Home DNA kits can confuse

Posted October 15, 2010 5:31 p.m. EDT
Updated October 15, 2010 6:39 p.m. EDT

A positive test for BRACA-1, a gene mutation linked to elevated breast cancer risk, led Jill Steinberg to have a preemptive double mastectomy.

The presence of pink is a signal that October is Breast Cancer Awareness month. For some who worry about the chance of developing the disease, home DNA test kits can be a lifesaver.

But the kits have come under government scrutiny recently. Experts are concerned that the results could be misinterpreted. There's no government regulation of this new industry.

A positive test for BRACA-1, a gene mutation linked to elevated breast cancer risk, led Jill Steinberg to have radical surgery. She got both breasts removed as a preventative measure.

“It's that or cancer,” she said. “It's a small price to pay.”

Steinberg didn't learn about the gene from her doctors. She doesn't have a strong family history of breast cancer, so they didn't recommend genetic testing. Instead, her husband bought home DNA test kits after reading about them on Twitter.

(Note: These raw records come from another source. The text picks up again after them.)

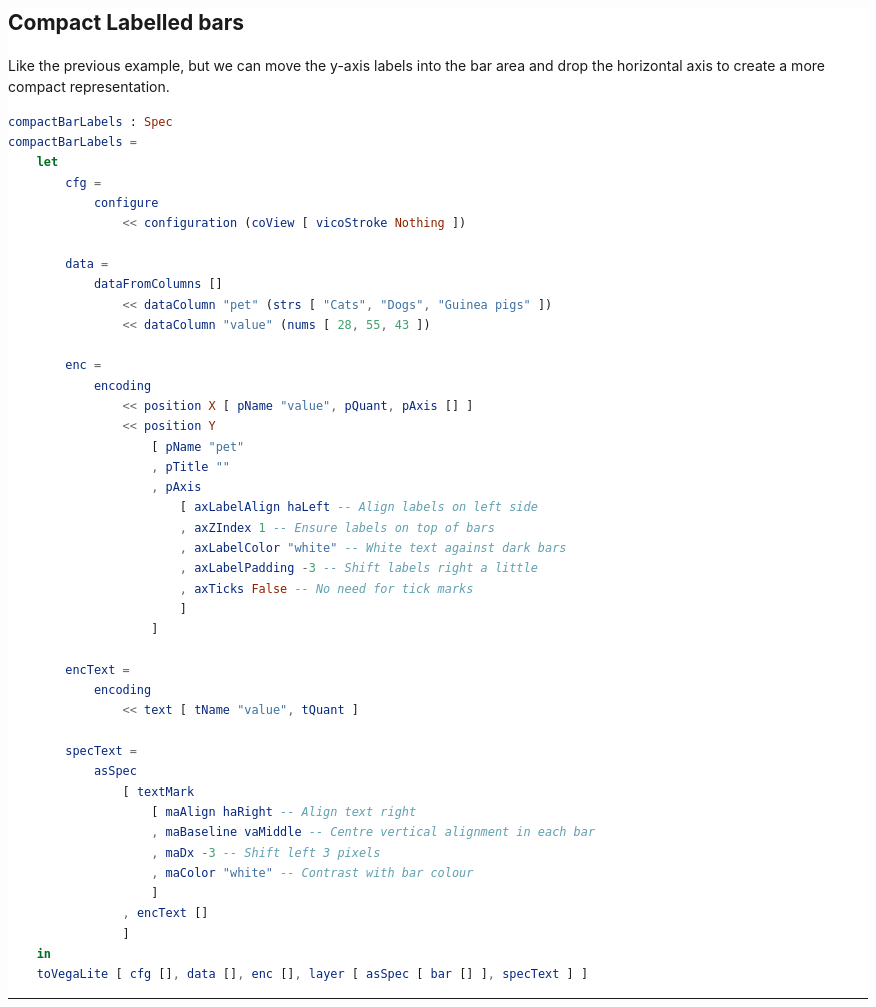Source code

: 
## Compact Labelled bars

Like the previous example, but we can move the y-axis labels into the bar area and drop the horizontal axis to create a more compact representation.

```elm {v l}
compactBarLabels : Spec
compactBarLabels =
    let
        cfg =
            configure
                << configuration (coView [ vicoStroke Nothing ])

        data =
            dataFromColumns []
                << dataColumn "pet" (strs [ "Cats", "Dogs", "Guinea pigs" ])
                << dataColumn "value" (nums [ 28, 55, 43 ])

        enc =
            encoding
                << position X [ pName "value", pQuant, pAxis [] ]
                << position Y
                    [ pName "pet"
                    , pTitle ""
                    , pAxis
                        [ axLabelAlign haLeft -- Align labels on left side
                        , axZIndex 1 -- Ensure labels on top of bars
                        , axLabelColor "white" -- White text against dark bars
                        , axLabelPadding -3 -- Shift labels right a little
                        , axTicks False -- No need for tick marks
                        ]
                    ]

        encText =
            encoding
                << text [ tName "value", tQuant ]

        specText =
            asSpec
                [ textMark
                    [ maAlign haRight -- Align text right
                    , maBaseline vaMiddle -- Centre vertical alignment in each bar
                    , maDx -3 -- Shift left 3 pixels
                    , maColor "white" -- Contrast with bar colour
                    ]
                , encText []
                ]
    in
    toVegaLite [ cfg [], data [], enc [], layer [ asSpec [ bar [] ], specText ] ]
```

---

“I thought it would be more of a fun thing to do,” he said.

Jon Steinberg got the results by e-mail. “I clicked on it. I saw the results that she's a trait carrier and my heart sort of sunk,” he said.

After the learning the news, the Steinbergs got genetic counseling, double-checked the accuracy and developed a plan with doctors.

Experts worry that not everyone can afford to do that.

“If they get this information without knowing what their choices are, it can be a really devastating blow,” said Dr. Freya Schnabel of the NYU Langone Medical Center.

“If you're getting a genetic test, I think you need to be prepared for the results,” Jill Steinberg said.

The company that makes the kit Jill used plans to work with the FDA to make sure the results are clear and accurate.